Instructions to follow: Of all the lines in the material, how many carry the string "медицинскому"? Respond with the number by itself.

Records for this task:
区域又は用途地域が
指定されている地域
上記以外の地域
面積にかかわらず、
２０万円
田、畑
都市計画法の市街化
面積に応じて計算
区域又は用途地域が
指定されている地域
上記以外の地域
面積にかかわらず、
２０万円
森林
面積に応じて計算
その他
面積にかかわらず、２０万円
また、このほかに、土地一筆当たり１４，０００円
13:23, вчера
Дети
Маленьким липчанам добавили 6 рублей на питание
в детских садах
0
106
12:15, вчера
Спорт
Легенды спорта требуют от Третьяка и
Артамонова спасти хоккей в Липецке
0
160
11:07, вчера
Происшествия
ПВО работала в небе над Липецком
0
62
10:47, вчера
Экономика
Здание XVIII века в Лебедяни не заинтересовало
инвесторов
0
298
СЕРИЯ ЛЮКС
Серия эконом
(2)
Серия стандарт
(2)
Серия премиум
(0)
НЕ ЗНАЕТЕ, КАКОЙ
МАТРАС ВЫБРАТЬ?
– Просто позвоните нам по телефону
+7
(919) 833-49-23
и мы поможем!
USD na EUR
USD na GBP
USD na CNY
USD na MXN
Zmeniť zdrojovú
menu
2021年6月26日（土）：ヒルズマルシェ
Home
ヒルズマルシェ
==
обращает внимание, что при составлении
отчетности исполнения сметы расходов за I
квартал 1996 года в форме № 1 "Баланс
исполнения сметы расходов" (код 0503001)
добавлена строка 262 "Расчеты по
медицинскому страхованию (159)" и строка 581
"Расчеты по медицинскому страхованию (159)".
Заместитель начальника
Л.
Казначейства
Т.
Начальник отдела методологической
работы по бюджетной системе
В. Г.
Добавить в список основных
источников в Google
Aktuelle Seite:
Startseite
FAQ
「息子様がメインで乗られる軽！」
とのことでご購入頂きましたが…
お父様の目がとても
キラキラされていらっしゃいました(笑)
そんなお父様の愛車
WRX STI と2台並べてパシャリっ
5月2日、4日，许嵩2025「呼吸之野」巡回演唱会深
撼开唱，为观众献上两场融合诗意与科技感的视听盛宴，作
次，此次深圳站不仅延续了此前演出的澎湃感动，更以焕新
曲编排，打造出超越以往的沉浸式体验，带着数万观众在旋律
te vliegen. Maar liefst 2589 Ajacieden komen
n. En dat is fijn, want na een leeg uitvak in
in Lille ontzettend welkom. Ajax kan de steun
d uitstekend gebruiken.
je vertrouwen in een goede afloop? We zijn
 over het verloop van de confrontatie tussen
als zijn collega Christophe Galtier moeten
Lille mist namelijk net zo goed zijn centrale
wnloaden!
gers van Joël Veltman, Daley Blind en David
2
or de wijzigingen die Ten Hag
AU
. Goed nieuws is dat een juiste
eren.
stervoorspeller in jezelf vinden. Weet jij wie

Written reply: 2